When person A borrows money from person B, person B usually expects to get paid back the money that was borrowed (the principal amount, P), plus a fee for the use of their money (the interest, I). From the point of view of the lender, B, they are making an investment, with a present value (PV = P) in the expectation of getting back a future value (FV = P + I).
Usually investors do not wish to wait until the end of the term of the loan to get paid. They expect periodic payments of at least the interest (in the case of bonds), and perhaps part of the principal as well (in the case of mortgages). Here are some of the relevant formulas:
For a bond, the principal is call the face amount, FaceAmount and the amount of interest to be paid back annually is called the coupon Coupon, given as a percentage. The interest period (IntPeriod) is given in months (usually six months). Then the periodic payment (PerPayment) will be:
PerPayment = FaceAmount * (Coupon/100)*(IntPeriod/12)
A Bond has an issue date (IssueDate) and usually has a call date (CallDate) and a maturity date (MatDate). If the VBA function DateDiff("m",date1,date2) returns the difference in months between date1 and date2 (with the earlier date first), then the total interest to maturity (IntMat) and call (IntCall) are approximately given by
IntMat = FaceAmount * (Coupon/100) *
DateDiff("m",IssueDate,MatDate))/12
IntCall = FaceAmount * (Coupon/100) * DateDiff("m",IssueDate,CallDate)/12
With a one day fudge needed on the Maturity or Call date to complete the final month and a more precise calaculation to the day, rather than the month needed to conform to common trading conventions
To complicate things more, bonds are actually traded and revalued against current interest rates and may sell above or below the face amount.
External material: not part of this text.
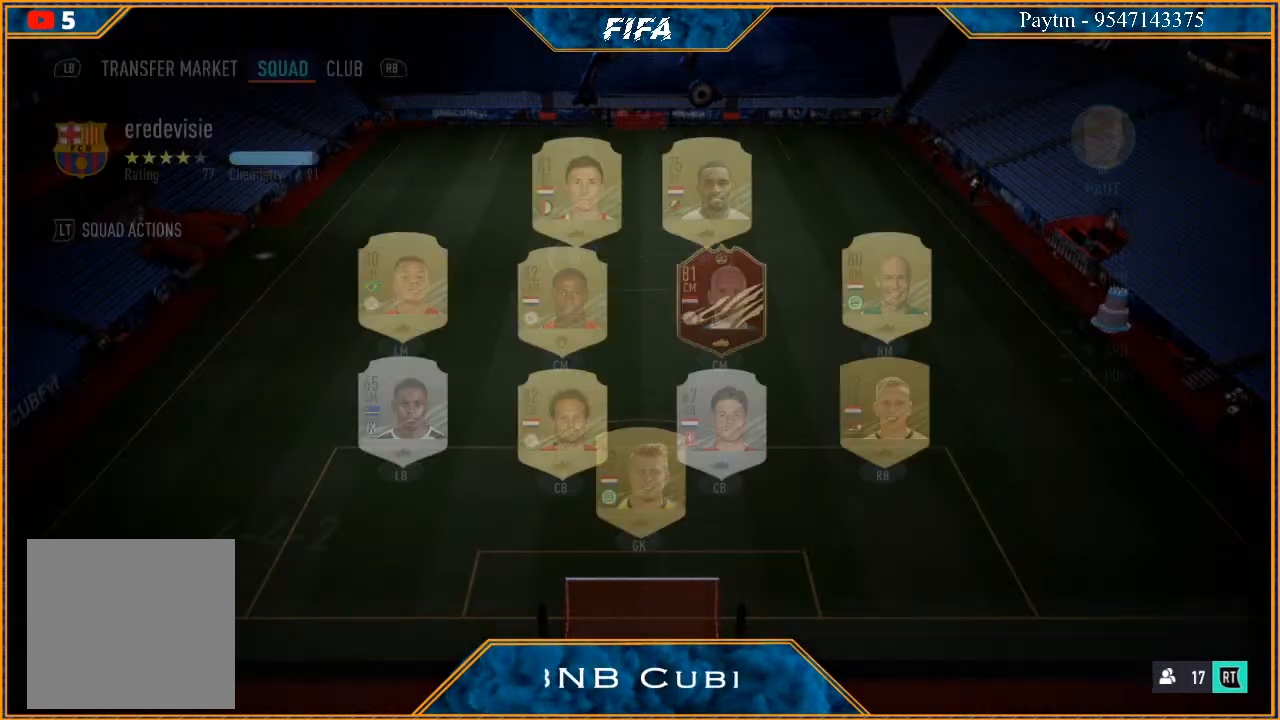
{"buttons": [], "left_stick": "center", "right_stick": "center", "events": []}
For a mortage, the borrower is expected to pay some amount of interest and some amount of principal each month. There are many possible mortage schemes, but the calssic fixed rate mortage is based in a single annual interest rate (IntRate) as a percentage, a monthly interest period (IntPeriod=1) and a fixed total payment (Payment) set so that the entire loan will be paid off in a fixed term of years (Term). call the original loan amount, LoanAmount, then the necessary payment will be computer in terms of the monthly interest rate (int:
int = IntRate/100*(IntPeriod/12)
Payment = LoanAmount *
(int*(1+int)^(Term*12/IntPeriod))/((1+int)^(Term*12/IntPeriod)-1)